Serious & Compelling Absence Reasons
If your travel history shows that you have exceeded the 180-day limit in a rolling window, your application is not automatically doomed, but you will need to apply for caseworker discretion. The Home Office defines "serious or compelling reasons" strictly. Examples include serious illness of the applicant or a close family member, natural disasters, conflicts, or unavoidable travel restrictions (such as those experienced during global lockdowns).
Crucially, you must provide contemporaneous documentary evidence to support your claim. If you were delayed abroad due to medical treatment, you must submit letters from hospital consultants detailing the diagnosis, treatment plan, and explicit dates when you were unfit to travel. Business travel or standard employment demands are generally not accepted as serious or compelling reasons unless they are of a highly exceptional nature, such as national security roles or emergency relief work.
The Departure and Return Days Rule
A frequent source of counting errors for ILR applicants is miscalculating the days of departure and return. The Home Office guidance is clear: any day in which you spend part of the day in the UK does not count as an absence. Therefore, the day you fly out of the UK and the day you fly back do not count toward your 180-day absence limit.
For instance, if you leave the UK on a Friday and return on the following Monday, you were only absent for Saturday and Sunday—a total of 2 days, not 4. When compiling your travel spreadsheet, it is best to log your flight departure times, arrival times, and passport stamp dates to clearly show caseworkers that you have applied the partial-day rule correctly.

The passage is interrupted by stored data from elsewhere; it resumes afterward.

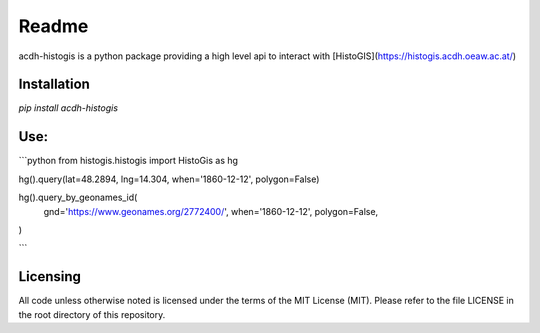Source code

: Readme
======

acdh-histogis is a python package providing a high level api to interact with [HistoGIS](https://histogis.acdh.oeaw.ac.at/)


Installation
------------

`pip install acdh-histogis`


Use:
------------

```python
from histogis.histogis import HistoGis as hg

hg().query(lat=48.2894, lng=14.304, when='1860-12-12', polygon=False)

hg().query_by_geonames_id(
    gnd='https://www.geonames.org/2772400/',
    when='1860-12-12',
    polygon=False,
)


```


Licensing
---------

All code unless otherwise noted is licensed under the terms of the MIT License (MIT). Please refer to the file LICENSE in the root directory of this repository.
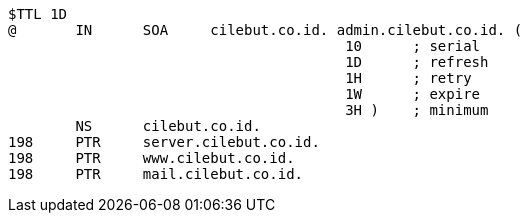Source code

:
 ```bash
$TTL 1D
@	IN	SOA	cilebut.co.id. admin.cilebut.co.id. (
					10	; serial
					1D	; refresh
					1H	; retry
					1W	; expire
					3H )	; minimum
	NS	cilebut.co.id.
198	PTR	server.cilebut.co.id.
198	PTR	www.cilebut.co.id.	
198	PTR	mail.cilebut.co.id.	
```
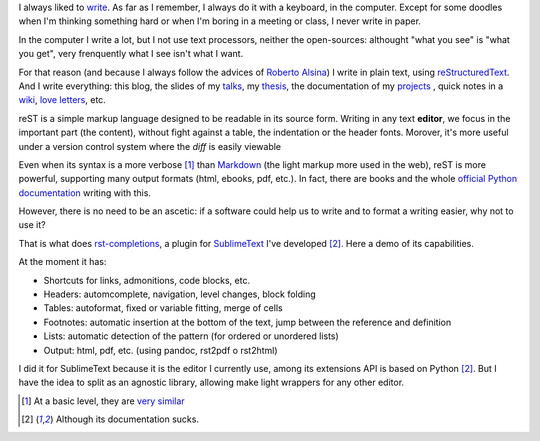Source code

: .. link:
.. description:
.. tags:
.. date: 2013/09/04 20:38:44
.. title: The reStructuredText processor
.. slug: the-reStructuredText-processor

I always liked to write_. As far as I remember, I always do it with a keyboard, in the computer. Except for some doodles when I'm thinking something hard or when I'm boring in a meeting or class, I never write in paper.

.. TEASER_END

In the computer I write a lot, but I not use text processors, neither the open-sources: althought "what you see" is "what you get", very frenquently what I see isn't what I want.

For that reason (and because I always follow the advices of  `Roberto Alsina <http://ralsina.com.ar/>`_) I write in plain text, using reStructuredText_. And I write everything: this blog, the slides of my talks_, my `thesis`_, the documentation of my `projects`_ , quick notes in a `wiki`_, `love letters`_, etc.

reST is a simple markup language designed to be readable in its source form. Writing in any text **editor**, we focus in the important part (the content), without fight against a table, the indentation or the header fonts. Morover, it's more useful under a version control system where the *diff* is easily viewable

Even when its syntax is a more verbose [1]_ than Markdown_ (the light markup more used in the web), reST is more powerful, supporting many output formats
(html, ebooks, pdf, etc.). In fact, there are books and the whole `official Python documentation`_ writing with this.

However, there is no need to be an ascetic: if a software could help us to write and to format a writing easier, why not to use it?

That is what does `rst-completions`_, a plugin for SublimeText_ I've developed [2]_. Here a demo of its capabilities.

.. raw:: html

    <iframe width="640" height="360" src="//www.youtube.com/embed/otM_tjIi_vY" frameborder="0" allowfullscreen></iframe>

At the moment it has:

- Shortcuts for links, admonitions, code blocks, etc.
- Headers: automcomplete, navigation, level changes, block folding
- Tables: autoformat, fixed or variable fitting, merge of cells
- Footnotes: automatic insertion at the bottom of the text, jump between the reference and definition
- Lists: automatic detection of the pattern (for ordered or unordered lists)
- Output: html, pdf, etc. (using pandoc, rst2pdf o rst2html)

I did it for SublimeText because it is the editor I currently use, among its extensions API is based on Python [2]_. But I have the idea to split as an agnostic library, allowing make light wrappers for any other editor.



.. _talks: http://mgaitan.github.io/charlas.html
.. _SublimeText: https://www.sublimetext.com/
.. _rst-completions: https://github.com/mgaitan/sublime-rst-completion
.. _official Python documentation: http://docs.python.org/
.. _write: http://textosypretextos.com.ar
.. _reStructuredText: http://docutils.sourceforge.net/rst.html
.. _wiki: https://github.com/mgaitan/waliki/
.. _thesis: http://gpec2010.googlecode.com/svn/trunk/docs/_build/html/index.html
.. _projects: http://github.com/mgaitan/
.. _Markdown: http://en.wikipedia.org/wiki/Markdown
.. _love letters: http://www.textosypretextos.com.ar/Cartas-de-amor-efimero-


.. [1] At a basic level, they are `very similar <https://gist.github.com/dupuy/1855764>`_

.. [2] Although its documentation sucks.
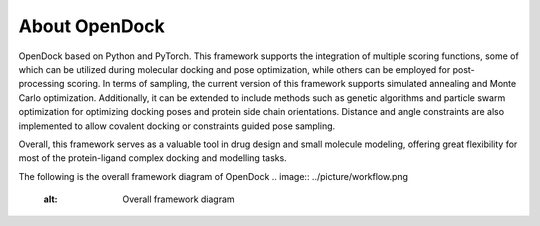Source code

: About OpenDock
===================
OpenDock based on Python and PyTorch. This framework supports the integration of multiple scoring functions, 
some of which can be utilized during molecular docking and pose optimization, while others can be employed 
for post-processing scoring. In terms of sampling, the current version of this framework supports simulated 
annealing and Monte Carlo optimization. Additionally, it can be extended to include methods such as genetic 
algorithms and particle swarm optimization for optimizing docking poses and protein side chain orientations. 
Distance and angle constraints are also implemented to allow covalent docking or constraints guided pose sampling.

Overall, this framework serves as a valuable tool in drug design and small molecule modeling, 
offering great flexibility for most of the protein-ligand complex docking and modelling tasks.

The following is the overall framework diagram of OpenDock
.. image:: ../picture/workflow.png
   :alt: Overall framework diagram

Additionally, with the widespread use of automated border gates (eGates) at UK airports, physical entry stamps are rarely placed in passports for many nationalities. This makes personal logs and airline bookings the primary records caseworkers check against UKVI electronic logs. Make sure you retain all boarding passes, ticket receipts, and booking confirmation emails for every trip to ensure there is no gap in your evidence.
Absence Audit Checklist
To ensure your absence log is robust enough to pass the rolling lookback check, complete the following audit steps:
- Compile Flight Bookings: Gather all e-tickets and boarding passes for every trip. These serve as vital evidence if passport stamps are missing or illegible.
- Verify Partial Days: Ensure you have marked departure and return dates as UK days, keeping only full 24-hour days outside the UK as absences.
- Collect Employer Support: Request letters from your employer confirming all business trips were authorized and that you remained employed throughout.
- Document Medical Exceptions: If any trip exceeded the limits, gather medical notes, birth/death certificates, or other formal evidence of compulsion.
- Crosscheck with SAR: Obtain your official UKVI border entry/exit log to verify your personal spreadsheet matches the Home Office database.